*Activity*
Pull the text from every item below, copying each line without changes. Leave the pictures out of your answer.

*Input for this task*

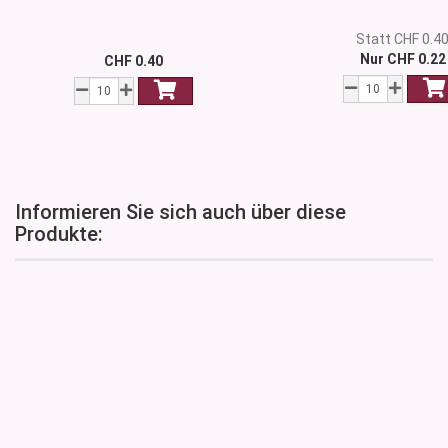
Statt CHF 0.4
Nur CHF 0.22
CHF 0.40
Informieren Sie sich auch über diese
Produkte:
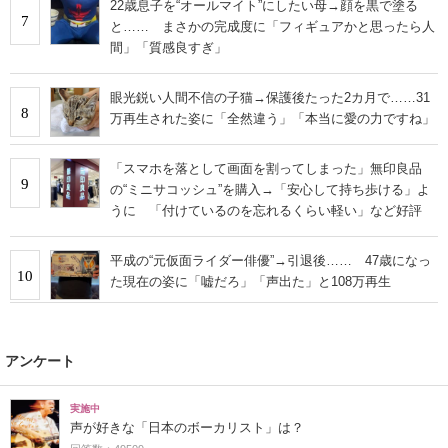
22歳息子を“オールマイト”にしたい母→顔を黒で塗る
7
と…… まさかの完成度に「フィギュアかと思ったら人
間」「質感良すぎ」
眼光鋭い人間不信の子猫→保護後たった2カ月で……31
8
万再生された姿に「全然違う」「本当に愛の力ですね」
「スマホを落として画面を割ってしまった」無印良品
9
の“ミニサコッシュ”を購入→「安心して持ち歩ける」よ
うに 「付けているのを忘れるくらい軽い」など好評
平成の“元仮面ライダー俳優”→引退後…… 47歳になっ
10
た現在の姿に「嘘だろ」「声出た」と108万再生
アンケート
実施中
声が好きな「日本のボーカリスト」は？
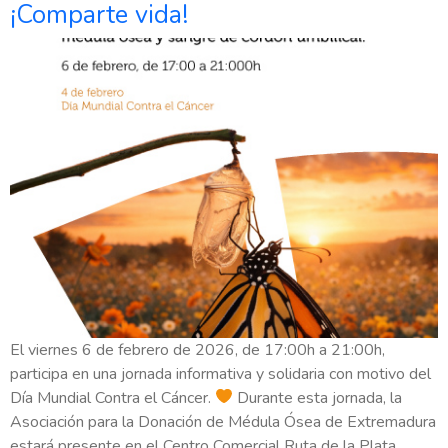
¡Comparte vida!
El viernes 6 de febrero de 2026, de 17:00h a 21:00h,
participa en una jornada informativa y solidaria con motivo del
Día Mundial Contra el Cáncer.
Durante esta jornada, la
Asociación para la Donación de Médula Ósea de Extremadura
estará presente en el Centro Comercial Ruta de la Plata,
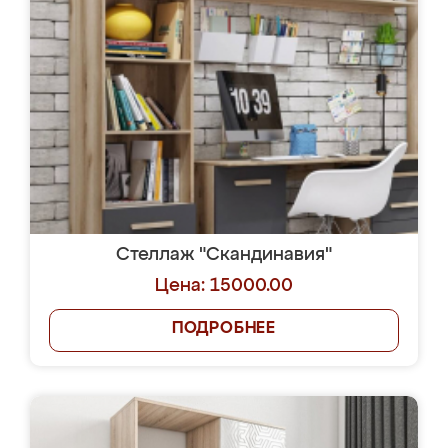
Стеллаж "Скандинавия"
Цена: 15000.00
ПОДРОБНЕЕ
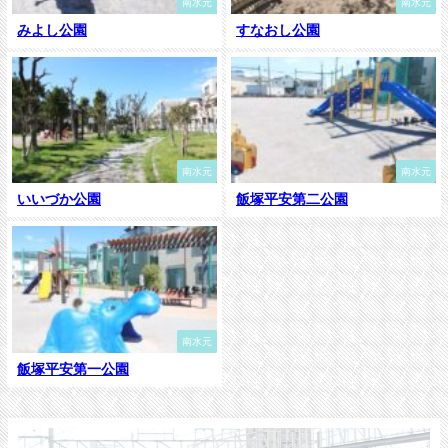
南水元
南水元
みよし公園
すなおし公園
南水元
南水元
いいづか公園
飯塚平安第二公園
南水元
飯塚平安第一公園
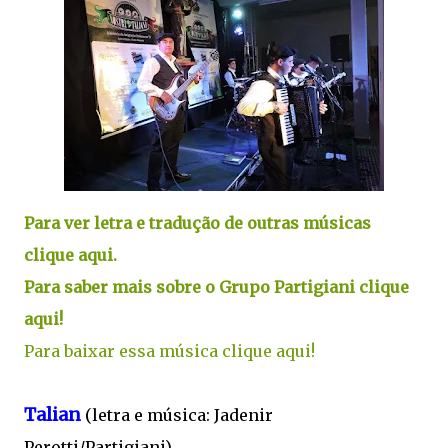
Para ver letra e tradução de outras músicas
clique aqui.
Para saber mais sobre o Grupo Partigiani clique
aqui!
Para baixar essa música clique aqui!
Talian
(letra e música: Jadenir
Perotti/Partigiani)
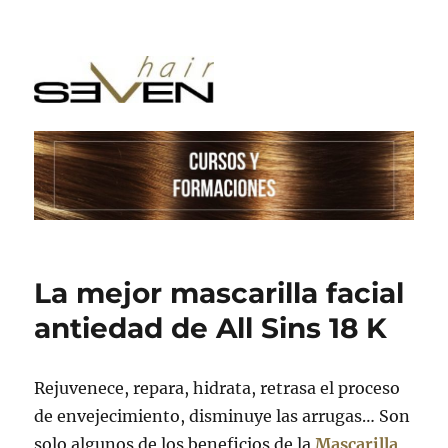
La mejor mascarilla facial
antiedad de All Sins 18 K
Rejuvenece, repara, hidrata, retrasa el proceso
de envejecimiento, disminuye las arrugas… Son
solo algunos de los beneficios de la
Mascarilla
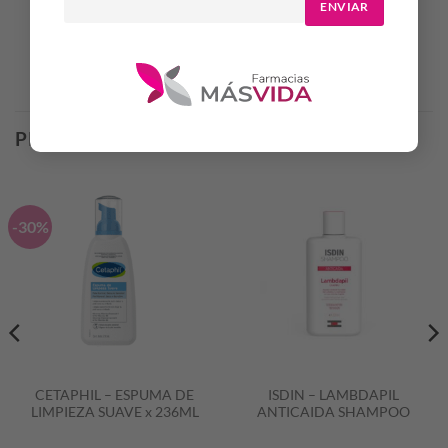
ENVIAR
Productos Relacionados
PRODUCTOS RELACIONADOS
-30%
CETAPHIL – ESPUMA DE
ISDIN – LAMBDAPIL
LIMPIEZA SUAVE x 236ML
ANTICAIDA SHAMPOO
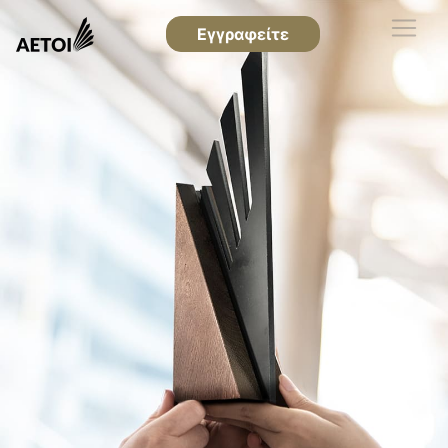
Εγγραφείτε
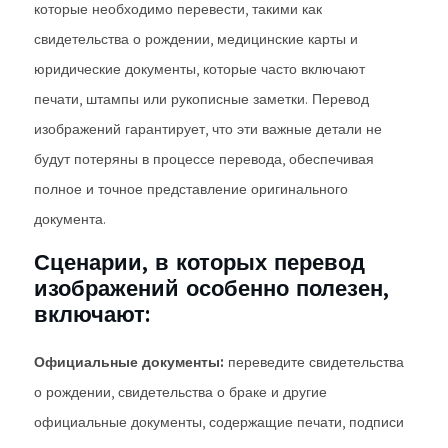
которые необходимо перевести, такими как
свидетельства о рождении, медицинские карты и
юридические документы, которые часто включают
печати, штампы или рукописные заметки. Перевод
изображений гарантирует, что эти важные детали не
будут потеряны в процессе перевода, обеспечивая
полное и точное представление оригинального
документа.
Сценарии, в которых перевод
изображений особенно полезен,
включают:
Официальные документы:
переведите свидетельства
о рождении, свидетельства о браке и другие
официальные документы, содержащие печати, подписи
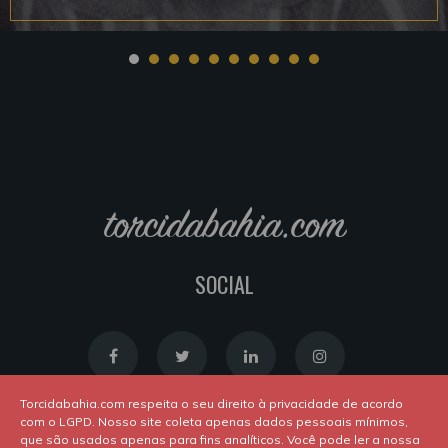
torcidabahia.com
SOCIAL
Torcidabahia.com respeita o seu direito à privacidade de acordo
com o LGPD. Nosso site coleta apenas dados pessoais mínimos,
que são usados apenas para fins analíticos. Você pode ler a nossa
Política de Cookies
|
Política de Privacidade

*Exercise output*
Statt CHF 0.4
Nur CHF 0.22
CHF 0.40
Informieren Sie sich auch über diese
Produkte:
22歳息子を“オールマイト”にしたい母→顔を黒で塗る
7
と…… まさかの完成度に「フィギュアかと思ったら人
間」「質感良すぎ」
眼光鋭い人間不信の子猫→保護後たった2カ月で……31
8
万再生された姿に「全然違う」「本当に愛の力ですね」
「スマホを落として画面を割ってしまった」無印良品
9
の“ミニサコッシュ”を購入→「安心して持ち歩ける」よ
うに 「付けているのを忘れるくらい軽い」など好評
平成の“元仮面ライダー俳優”→引退後…… 47歳になっ
10
た現在の姿に「嘘だろ」「声出た」と108万再生
アンケート
実施中
声が好きな「日本のボーカリスト」は？
¡Comparte vida!
El viernes 6 de febrero de 2026, de 17:00h a 21:00h,
participa en una jornada informativa y solidaria con motivo del
Día Mundial Contra el Cáncer.
Durante esta jornada, la
Asociación para la Donación de Médula Ósea de Extremadura
estará presente en el Centro Comercial Ruta de la Plata,
Стеллаж "Скандинавия"
Цена: 15000.00
ПОДРОБНЕЕ
南水元
南水元
みよし公園
すなおし公園
南水元
南水元
いいづか公園
飯塚平安第二公園
南水元
飯塚平安第一公園
Para ver letra e tradução de outras músicas
clique aqui.
Para saber mais sobre o Grupo Partigiani clique
aqui!
Para baixar essa música clique aqui!
Talian
(letra e música: Jadenir
Perotti/Partigiani)
La mejor mascarilla facial
antiedad de All Sins 18 K
Rejuvenece, repara, hidrata, retrasa el proceso
de envejecimiento, disminuye las arrugas… Son
solo algunos de los beneficios de la
Mascarilla
ENVIAR
Productos Relacionados
PRODUCTOS RELACIONADOS
-30%
CETAPHIL – ESPUMA DE
ISDIN – LAMBDAPIL
LIMPIEZA SUAVE x 236ML
ANTICAIDA SHAMPOO
Εγγραφείτε
которые необходимо перевести, такими как
свидетельства о рождении, медицинские карты и
юридические документы, которые часто включают
печати, штампы или рукописные заметки. Перевод
изображений гарантирует, что эти важные детали не
будут потеряны в процессе перевода, обеспечивая
полное и точное представление оригинального
документа.
Сценарии, в которых перевод
изображений особенно полезен,
включают:
Официальные документы:
переведите свидетельства
о рождении, свидетельства о браке и другие
официальные документы, содержащие печати, подписи
torcidabahia.com
SOCIAL
Torcidabahia.com respeita o seu direito à privacidade de acordo
com o LGPD. Nosso site coleta apenas dados pessoais mínimos,
que são usados apenas para fins analíticos. Você pode ler a nossa
Política de Cookies
|
Política de Privacidade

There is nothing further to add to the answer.